>>

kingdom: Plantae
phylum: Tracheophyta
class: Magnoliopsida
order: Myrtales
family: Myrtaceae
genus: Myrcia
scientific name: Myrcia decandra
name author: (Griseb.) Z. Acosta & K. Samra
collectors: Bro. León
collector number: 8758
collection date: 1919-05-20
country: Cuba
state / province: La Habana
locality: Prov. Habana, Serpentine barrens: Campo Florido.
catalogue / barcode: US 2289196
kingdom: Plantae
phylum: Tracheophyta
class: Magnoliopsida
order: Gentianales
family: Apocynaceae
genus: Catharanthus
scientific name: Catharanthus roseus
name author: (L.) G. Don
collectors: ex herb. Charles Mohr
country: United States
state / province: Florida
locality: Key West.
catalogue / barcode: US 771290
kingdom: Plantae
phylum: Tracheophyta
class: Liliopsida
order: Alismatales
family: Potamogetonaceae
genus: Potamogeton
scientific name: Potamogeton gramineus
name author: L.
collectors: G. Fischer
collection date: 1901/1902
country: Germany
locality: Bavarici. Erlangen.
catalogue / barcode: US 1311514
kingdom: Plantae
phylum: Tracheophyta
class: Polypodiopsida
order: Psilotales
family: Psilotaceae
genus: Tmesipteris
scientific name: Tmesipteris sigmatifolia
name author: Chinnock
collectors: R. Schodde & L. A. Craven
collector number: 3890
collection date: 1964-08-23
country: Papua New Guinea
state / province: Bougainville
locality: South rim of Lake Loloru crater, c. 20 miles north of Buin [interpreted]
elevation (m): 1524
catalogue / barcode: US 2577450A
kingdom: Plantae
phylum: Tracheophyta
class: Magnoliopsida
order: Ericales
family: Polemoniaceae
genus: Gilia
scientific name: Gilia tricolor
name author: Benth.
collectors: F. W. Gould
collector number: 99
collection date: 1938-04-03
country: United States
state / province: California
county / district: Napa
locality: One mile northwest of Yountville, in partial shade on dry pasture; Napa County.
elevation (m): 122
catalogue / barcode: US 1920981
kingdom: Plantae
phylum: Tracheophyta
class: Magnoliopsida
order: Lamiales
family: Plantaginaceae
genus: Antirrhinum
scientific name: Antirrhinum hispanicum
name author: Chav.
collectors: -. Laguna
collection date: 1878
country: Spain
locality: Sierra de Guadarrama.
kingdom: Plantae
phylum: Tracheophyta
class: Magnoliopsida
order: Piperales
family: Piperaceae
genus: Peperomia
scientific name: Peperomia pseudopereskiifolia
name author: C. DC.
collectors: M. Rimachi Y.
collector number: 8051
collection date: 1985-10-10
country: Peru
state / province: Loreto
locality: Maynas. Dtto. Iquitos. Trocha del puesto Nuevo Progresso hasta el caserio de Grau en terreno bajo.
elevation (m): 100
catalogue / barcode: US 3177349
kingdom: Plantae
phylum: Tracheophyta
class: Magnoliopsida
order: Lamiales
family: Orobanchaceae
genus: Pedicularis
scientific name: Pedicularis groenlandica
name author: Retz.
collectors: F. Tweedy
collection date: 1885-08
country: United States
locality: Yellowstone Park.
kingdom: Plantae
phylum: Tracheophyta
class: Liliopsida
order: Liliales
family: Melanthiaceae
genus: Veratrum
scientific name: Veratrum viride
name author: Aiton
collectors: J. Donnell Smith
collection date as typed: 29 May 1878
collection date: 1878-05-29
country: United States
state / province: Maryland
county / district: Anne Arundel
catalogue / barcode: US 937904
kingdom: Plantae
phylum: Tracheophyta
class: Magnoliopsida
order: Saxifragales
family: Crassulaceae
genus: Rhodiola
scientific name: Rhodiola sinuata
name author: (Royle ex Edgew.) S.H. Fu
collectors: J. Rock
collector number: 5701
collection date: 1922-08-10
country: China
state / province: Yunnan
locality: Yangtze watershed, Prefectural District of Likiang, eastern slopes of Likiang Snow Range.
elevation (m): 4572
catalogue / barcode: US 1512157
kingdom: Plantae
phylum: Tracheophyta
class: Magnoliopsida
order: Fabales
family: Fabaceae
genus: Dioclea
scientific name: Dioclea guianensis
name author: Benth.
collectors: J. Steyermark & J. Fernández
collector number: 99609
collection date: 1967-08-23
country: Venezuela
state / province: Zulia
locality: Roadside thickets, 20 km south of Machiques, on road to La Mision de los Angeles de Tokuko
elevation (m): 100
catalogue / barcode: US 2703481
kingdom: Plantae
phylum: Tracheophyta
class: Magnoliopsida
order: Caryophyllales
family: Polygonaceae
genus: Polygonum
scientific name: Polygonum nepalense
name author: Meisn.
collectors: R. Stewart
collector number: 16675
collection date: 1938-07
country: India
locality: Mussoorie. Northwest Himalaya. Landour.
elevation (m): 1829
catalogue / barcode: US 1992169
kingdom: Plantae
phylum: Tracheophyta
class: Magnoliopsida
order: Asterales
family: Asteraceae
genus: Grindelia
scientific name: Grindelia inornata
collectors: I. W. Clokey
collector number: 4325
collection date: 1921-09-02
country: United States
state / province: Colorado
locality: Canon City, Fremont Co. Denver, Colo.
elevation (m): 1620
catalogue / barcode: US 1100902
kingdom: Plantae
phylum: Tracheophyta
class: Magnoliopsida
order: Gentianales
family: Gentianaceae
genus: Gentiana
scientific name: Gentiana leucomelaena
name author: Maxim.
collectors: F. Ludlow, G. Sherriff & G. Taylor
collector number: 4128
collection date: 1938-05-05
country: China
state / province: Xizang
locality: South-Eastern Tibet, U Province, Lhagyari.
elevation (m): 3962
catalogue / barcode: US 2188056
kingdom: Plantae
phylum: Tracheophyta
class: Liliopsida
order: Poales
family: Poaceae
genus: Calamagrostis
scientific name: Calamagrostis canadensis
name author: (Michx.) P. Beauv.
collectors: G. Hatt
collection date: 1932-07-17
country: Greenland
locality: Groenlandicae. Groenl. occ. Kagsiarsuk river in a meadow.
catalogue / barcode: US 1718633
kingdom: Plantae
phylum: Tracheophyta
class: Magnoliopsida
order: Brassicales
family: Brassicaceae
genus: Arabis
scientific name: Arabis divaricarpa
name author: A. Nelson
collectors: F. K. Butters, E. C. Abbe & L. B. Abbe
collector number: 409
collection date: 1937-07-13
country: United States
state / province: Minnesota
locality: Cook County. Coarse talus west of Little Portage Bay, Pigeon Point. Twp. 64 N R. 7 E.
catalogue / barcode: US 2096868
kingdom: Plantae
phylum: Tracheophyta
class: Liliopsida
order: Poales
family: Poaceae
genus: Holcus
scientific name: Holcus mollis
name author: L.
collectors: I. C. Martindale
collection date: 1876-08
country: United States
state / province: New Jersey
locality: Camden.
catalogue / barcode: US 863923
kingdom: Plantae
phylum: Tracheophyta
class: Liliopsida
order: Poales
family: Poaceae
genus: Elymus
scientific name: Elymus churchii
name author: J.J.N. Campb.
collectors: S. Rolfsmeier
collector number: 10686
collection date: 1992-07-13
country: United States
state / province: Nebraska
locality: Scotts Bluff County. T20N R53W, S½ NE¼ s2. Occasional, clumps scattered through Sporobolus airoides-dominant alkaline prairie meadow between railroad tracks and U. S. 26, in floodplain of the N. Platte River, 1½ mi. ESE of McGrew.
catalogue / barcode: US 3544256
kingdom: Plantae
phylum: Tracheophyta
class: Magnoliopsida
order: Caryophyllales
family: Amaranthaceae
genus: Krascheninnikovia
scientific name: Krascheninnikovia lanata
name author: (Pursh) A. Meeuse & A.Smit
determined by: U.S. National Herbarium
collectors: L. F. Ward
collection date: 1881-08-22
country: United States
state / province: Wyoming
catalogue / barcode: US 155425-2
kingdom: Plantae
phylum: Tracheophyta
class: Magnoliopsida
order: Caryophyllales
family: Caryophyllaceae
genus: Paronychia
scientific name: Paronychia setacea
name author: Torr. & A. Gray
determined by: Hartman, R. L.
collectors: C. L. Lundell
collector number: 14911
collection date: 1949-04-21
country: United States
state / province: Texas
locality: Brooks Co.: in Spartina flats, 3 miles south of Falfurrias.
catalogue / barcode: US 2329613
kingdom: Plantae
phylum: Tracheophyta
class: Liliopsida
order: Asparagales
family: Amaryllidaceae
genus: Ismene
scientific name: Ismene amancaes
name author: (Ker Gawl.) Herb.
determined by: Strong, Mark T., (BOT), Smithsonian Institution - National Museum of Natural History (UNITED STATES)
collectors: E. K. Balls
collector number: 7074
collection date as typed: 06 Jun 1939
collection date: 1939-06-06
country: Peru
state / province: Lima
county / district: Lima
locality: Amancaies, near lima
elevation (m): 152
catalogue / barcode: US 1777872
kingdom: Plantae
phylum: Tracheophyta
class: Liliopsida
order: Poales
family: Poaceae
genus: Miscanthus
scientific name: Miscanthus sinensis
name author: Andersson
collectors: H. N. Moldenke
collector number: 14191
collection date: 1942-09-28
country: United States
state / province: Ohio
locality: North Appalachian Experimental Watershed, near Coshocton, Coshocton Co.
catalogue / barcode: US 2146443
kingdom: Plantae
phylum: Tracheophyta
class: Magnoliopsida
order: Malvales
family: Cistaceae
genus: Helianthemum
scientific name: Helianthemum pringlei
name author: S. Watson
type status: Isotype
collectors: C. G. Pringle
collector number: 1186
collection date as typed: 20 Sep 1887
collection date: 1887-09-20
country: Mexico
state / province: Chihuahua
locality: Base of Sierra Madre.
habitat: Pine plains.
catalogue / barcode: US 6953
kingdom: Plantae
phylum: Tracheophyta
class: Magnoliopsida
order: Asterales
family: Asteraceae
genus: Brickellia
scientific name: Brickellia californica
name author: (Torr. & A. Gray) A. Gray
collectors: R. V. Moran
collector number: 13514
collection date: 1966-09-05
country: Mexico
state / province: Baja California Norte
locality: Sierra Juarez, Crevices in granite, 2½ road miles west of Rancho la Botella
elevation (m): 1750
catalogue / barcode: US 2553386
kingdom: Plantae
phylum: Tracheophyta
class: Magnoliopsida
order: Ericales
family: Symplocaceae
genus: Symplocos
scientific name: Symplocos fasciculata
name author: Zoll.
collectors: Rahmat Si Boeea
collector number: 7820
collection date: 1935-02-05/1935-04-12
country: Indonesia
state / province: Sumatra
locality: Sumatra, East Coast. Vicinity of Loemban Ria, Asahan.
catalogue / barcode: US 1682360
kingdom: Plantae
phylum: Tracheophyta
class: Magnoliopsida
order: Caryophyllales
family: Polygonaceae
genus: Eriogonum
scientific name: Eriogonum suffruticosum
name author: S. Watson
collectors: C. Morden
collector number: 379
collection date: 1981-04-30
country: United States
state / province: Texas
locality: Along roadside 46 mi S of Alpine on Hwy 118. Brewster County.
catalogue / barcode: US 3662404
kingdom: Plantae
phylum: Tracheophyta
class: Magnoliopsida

<<

# THE PROBLEM:
Can you reproduce the lines of the entries above, starting with the line containing "family: Amaryllidaceae" and going on through the line containing "collector number: 7820", with both of those lines included and every line kept word for word?

# FINISHED ANSWER:
family: Amaryllidaceae
genus: Ismene
scientific name: Ismene amancaes
name author: (Ker Gawl.) Herb.
determined by: Strong, Mark T., (BOT), Smithsonian Institution - National Museum of Natural History (UNITED STATES)
collectors: E. K. Balls
collector number: 7074
collection date as typed: 06 Jun 1939
collection date: 1939-06-06
country: Peru
state / province: Lima
county / district: Lima
locality: Amancaies, near lima
elevation (m): 152
catalogue / barcode: US 1777872
kingdom: Plantae
phylum: Tracheophyta
class: Liliopsida
order: Poales
family: Poaceae
genus: Miscanthus
scientific name: Miscanthus sinensis
name author: Andersson
collectors: H. N. Moldenke
collector number: 14191
collection date: 1942-09-28
country: United States
state / province: Ohio
locality: North Appalachian Experimental Watershed, near Coshocton, Coshocton Co.
catalogue / barcode: US 2146443
kingdom: Plantae
phylum: Tracheophyta
class: Magnoliopsida
order: Malvales
family: Cistaceae
genus: Helianthemum
scientific name: Helianthemum pringlei
name author: S. Watson
type status: Isotype
collectors: C. G. Pringle
collector number: 1186
collection date as typed: 20 Sep 1887
collection date: 1887-09-20
country: Mexico
state / province: Chihuahua
locality: Base of Sierra Madre.
habitat: Pine plains.
catalogue / barcode: US 6953
kingdom: Plantae
phylum: Tracheophyta
class: Magnoliopsida
order: Asterales
family: Asteraceae
genus: Brickellia
scientific name: Brickellia californica
name author: (Torr. & A. Gray) A. Gray
collectors: R. V. Moran
collector number: 13514
collection date: 1966-09-05
country: Mexico
state / province: Baja California Norte
locality: Sierra Juarez, Crevices in granite, 2½ road miles west of Rancho la Botella
elevation (m): 1750
catalogue / barcode: US 2553386
kingdom: Plantae
phylum: Tracheophyta
class: Magnoliopsida
order: Ericales
family: Symplocaceae
genus: Symplocos
scientific name: Symplocos fasciculata
name author: Zoll.
collectors: Rahmat Si Boeea
collector number: 7820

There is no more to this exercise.